# Shitty ass week with the gto



## Zachary Cote (Jan 26, 2018)

I drove from Maryland to North Carolina to visit my family and I’m pretty sure my throw out bearing is going out and than I hear a clunk in the back every once in a while I wonder if it’s the drive shaft bearing it doesn’t sound like the rear end. And than when I came back my check engine light came on so I stopped and bought a code reader and says it’s my mass air flow sensor. Just wondering what that clunking shit is


----------



## GTO44 (Apr 11, 2016)

Damn sorry to hear! That random clunk that sounds like its coming from the rear is most likely the factory drive line slack when u load or unload it. Theres some slop in the diff, guibos, carrier bearing ect. When u go from an unloaded state to loaded state, ie release the clutch into gear, the drive shaft will move some before it starts to move and clank the pinon gear against the ring gear. Thats completely normal. Unless its a thud, thud, thud right when u take off or at low rpm, which would be a torn center carrier bearing. Just check the rubber on the carrier bearing make sure the rubber isnt ripped and is making contact all the way around the bearing.

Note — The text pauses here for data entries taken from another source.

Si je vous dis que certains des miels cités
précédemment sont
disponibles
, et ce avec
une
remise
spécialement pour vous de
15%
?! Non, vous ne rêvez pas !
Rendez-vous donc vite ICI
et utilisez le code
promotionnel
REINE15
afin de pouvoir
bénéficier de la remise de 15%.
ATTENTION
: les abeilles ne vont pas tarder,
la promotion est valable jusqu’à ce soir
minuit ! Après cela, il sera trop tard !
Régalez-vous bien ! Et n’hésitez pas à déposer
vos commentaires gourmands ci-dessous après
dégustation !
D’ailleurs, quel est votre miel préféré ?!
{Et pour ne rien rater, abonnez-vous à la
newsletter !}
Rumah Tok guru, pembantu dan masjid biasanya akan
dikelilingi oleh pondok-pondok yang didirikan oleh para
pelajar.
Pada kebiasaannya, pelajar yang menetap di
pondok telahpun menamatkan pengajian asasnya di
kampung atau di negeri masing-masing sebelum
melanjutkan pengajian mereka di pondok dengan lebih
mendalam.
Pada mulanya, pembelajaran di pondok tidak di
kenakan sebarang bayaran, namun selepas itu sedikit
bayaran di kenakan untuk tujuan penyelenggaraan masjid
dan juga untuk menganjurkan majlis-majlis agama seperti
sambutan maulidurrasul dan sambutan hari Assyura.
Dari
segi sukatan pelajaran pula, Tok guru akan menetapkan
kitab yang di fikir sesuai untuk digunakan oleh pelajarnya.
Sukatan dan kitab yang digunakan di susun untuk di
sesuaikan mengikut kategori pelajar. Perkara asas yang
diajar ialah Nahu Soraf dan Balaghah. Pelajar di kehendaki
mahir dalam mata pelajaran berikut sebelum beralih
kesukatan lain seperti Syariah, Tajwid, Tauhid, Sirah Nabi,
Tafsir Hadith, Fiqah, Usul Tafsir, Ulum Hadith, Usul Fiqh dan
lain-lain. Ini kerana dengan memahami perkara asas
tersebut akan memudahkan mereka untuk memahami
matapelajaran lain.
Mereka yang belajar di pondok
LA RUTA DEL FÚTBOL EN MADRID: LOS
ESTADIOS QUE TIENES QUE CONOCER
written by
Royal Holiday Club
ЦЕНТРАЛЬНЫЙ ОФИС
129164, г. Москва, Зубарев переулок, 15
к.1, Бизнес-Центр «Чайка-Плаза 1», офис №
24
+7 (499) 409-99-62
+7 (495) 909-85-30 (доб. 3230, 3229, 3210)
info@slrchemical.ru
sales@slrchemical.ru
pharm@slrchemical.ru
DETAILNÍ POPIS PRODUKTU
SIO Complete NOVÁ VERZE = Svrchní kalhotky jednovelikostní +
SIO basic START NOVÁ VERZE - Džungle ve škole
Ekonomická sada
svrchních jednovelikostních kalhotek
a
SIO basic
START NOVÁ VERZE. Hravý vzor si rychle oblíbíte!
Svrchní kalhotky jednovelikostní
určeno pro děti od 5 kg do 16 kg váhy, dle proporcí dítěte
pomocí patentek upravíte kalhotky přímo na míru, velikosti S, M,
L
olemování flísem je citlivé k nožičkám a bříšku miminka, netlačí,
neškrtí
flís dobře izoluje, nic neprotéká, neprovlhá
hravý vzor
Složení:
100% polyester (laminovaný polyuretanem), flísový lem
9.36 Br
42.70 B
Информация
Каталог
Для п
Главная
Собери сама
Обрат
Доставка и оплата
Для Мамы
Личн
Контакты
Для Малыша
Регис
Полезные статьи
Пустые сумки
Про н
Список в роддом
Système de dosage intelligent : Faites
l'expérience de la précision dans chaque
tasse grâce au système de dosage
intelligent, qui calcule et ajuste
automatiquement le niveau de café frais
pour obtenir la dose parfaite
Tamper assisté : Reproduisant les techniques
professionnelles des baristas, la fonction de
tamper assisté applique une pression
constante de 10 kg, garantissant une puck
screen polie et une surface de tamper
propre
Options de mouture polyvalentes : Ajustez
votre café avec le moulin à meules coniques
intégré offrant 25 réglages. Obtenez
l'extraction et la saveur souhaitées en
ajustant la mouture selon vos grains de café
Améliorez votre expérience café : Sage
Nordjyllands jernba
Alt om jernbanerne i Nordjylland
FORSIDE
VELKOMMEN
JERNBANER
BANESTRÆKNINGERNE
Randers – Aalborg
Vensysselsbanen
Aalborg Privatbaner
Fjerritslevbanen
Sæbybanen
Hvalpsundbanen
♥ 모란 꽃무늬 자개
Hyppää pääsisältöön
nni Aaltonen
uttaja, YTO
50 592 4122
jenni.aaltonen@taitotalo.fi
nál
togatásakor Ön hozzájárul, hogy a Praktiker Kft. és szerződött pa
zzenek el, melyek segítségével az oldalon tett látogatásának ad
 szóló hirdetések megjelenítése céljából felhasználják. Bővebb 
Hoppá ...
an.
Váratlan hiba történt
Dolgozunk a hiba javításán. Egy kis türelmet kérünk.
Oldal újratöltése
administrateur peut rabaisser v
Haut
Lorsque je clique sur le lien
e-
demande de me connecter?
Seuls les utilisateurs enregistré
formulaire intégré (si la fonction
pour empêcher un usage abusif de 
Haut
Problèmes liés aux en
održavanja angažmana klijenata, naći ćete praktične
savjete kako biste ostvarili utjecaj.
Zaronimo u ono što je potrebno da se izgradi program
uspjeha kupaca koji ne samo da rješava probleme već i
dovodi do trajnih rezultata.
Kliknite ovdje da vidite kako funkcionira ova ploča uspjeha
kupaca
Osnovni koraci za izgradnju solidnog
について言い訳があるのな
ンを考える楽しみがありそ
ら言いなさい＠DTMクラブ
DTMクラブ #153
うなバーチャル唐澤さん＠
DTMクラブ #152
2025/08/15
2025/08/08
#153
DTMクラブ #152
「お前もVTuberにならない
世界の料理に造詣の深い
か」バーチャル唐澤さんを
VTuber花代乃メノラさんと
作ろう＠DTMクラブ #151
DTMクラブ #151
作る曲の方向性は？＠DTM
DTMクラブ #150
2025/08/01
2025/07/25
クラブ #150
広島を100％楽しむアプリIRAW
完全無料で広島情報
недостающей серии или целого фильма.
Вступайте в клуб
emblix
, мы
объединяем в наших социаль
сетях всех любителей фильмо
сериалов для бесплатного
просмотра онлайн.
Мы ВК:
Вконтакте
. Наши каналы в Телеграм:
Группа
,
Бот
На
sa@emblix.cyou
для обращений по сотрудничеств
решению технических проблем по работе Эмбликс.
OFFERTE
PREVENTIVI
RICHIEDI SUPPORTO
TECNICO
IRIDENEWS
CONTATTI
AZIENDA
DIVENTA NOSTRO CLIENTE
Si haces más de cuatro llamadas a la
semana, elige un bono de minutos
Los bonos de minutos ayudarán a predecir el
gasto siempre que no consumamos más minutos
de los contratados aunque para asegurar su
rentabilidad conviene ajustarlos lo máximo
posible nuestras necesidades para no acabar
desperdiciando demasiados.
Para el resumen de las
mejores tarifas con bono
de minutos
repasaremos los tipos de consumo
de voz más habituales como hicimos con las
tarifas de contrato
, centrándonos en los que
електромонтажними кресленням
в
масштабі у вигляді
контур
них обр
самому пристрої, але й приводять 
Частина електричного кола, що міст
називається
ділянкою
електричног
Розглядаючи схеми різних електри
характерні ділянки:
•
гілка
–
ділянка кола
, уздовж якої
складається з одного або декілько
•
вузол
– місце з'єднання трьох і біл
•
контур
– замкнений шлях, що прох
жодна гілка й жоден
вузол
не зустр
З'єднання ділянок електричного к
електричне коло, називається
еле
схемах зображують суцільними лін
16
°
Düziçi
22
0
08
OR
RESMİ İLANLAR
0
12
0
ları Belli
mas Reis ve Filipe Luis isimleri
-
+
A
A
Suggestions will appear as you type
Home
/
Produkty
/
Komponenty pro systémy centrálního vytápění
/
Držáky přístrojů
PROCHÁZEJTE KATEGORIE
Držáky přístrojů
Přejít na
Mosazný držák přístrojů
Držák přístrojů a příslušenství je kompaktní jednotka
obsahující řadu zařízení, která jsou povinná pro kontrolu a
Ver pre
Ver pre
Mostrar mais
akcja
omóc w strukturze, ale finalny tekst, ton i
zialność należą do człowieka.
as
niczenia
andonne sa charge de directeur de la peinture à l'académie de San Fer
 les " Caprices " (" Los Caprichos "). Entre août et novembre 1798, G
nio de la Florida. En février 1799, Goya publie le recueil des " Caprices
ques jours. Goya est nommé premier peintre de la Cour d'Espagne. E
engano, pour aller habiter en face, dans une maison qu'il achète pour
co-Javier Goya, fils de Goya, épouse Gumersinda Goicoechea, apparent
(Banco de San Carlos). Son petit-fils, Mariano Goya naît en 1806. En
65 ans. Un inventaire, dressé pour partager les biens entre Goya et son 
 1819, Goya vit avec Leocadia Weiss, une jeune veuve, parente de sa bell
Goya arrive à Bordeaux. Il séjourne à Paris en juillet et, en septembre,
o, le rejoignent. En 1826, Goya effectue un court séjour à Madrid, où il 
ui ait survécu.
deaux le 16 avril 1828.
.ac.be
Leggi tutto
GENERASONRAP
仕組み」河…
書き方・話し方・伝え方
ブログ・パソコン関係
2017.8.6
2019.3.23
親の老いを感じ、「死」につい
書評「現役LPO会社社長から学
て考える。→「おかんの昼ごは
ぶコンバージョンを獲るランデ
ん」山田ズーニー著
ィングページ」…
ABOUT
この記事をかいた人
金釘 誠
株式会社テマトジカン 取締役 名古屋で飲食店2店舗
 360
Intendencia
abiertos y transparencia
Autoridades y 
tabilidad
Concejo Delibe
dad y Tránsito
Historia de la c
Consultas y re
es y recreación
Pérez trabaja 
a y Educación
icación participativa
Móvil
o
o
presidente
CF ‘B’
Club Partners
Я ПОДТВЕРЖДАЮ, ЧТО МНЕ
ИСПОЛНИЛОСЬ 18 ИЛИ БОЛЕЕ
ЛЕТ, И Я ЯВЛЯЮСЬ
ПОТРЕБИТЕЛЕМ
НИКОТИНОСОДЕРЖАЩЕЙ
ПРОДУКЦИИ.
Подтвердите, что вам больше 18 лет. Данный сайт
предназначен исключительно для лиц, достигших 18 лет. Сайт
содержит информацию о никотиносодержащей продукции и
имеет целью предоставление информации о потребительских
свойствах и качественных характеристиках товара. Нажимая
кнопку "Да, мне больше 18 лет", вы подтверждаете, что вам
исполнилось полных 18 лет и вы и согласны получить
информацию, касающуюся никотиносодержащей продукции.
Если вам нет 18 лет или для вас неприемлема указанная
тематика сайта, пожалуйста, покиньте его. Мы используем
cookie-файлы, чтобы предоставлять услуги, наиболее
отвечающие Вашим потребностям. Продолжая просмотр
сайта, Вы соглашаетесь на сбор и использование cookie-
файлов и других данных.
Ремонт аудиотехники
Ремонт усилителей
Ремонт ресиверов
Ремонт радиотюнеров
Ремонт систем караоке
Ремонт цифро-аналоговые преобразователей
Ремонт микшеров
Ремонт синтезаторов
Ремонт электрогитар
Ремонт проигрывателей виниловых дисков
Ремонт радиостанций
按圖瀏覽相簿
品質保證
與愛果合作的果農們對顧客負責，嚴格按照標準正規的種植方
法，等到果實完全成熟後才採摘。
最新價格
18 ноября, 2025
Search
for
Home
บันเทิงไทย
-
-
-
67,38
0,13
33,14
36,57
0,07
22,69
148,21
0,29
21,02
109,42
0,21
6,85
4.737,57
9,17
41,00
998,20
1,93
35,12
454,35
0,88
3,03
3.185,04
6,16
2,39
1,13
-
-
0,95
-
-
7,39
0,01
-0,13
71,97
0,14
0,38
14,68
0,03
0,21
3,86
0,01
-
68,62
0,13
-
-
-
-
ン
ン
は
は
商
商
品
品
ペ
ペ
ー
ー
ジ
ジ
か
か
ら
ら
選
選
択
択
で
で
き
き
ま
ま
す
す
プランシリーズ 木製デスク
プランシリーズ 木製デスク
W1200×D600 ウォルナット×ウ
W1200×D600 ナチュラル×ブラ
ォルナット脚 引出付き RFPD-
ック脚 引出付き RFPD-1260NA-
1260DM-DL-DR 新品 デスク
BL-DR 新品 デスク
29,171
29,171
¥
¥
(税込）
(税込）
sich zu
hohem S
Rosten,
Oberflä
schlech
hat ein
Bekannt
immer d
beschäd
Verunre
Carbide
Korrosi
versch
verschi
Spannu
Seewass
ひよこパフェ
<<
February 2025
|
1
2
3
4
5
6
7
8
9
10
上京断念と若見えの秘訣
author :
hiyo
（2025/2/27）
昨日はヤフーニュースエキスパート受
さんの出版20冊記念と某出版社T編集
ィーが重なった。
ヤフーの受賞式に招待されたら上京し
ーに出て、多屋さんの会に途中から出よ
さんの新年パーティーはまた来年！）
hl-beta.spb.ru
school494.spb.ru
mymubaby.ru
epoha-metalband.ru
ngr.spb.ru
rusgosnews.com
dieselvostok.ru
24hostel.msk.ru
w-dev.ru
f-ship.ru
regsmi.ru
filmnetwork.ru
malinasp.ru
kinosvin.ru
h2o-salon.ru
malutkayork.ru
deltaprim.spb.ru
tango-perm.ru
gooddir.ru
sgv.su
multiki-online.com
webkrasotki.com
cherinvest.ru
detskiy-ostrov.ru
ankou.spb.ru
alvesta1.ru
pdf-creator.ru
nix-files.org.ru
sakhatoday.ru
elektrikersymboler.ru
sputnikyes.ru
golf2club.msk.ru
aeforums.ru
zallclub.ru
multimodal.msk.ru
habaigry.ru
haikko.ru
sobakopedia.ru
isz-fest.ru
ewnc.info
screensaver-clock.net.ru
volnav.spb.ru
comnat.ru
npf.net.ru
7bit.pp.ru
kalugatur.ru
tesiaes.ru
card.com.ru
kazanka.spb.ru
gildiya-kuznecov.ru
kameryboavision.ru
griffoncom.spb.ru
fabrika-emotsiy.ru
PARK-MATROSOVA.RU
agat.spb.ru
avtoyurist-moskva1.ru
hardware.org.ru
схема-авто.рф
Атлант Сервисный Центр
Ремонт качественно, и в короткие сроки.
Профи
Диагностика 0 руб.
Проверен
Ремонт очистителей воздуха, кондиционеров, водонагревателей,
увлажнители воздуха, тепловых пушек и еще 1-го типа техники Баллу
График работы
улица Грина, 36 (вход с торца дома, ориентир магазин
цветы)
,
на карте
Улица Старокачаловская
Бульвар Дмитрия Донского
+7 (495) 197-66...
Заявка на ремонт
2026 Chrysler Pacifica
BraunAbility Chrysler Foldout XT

The mass airflow CEL may just be carbon build up on the sensor. Clean it with some maf cleaner from ur local auto store. Also clean the throttle body opening and behind the blades, and make sure the intake tube is clean. Basically get all the junk out and reset the check engine codes. If it pops again replace the mass airflow censor.

The TOB isnt as easy. I think i commented on another post u made about this or maybe it was someone else asking about the TOB and slave. The trans has to come out. The tob is attached to the slave so you'll need to buy a new slave to get a new tob. You can get the LUK slave for f-bodies, swap the hydraulic line fitting, and save $100. You're pilot bearing could be toast as well if you're hearing grinding sometimes with clutch depressed while still in gear. 

If u happen to be mechanically inclined, pulling the trans is a pretty straight forward ordeal. I can help you with directions if u go that route and do it yourself.


----------



## Zachary Cote (Jan 26, 2018)

Yea definitely no thud noise it stops right away as soon as I’m rolling. That’s nice to hear that that’s normal. Now would buying a one piece drive shaft fix that? And I’m planning on cleaning the mafs today or tomorrow and throttle body. And the TOB I’m thinking it’s more the TOB more than the pilot bearing from other things I’ve been reading. I’ve changed a clutch and shit before on my Jeep Wrangler that was lifted and very easy to get to lol so I’m probably just gonna take her in and get it done I’m just gonna replace everything while the transmission is off. And I will check into that slave cylinder too


----------



## Zachary Cote (Jan 26, 2018)

New clutch flywheel installed today runs so much smoother!


----------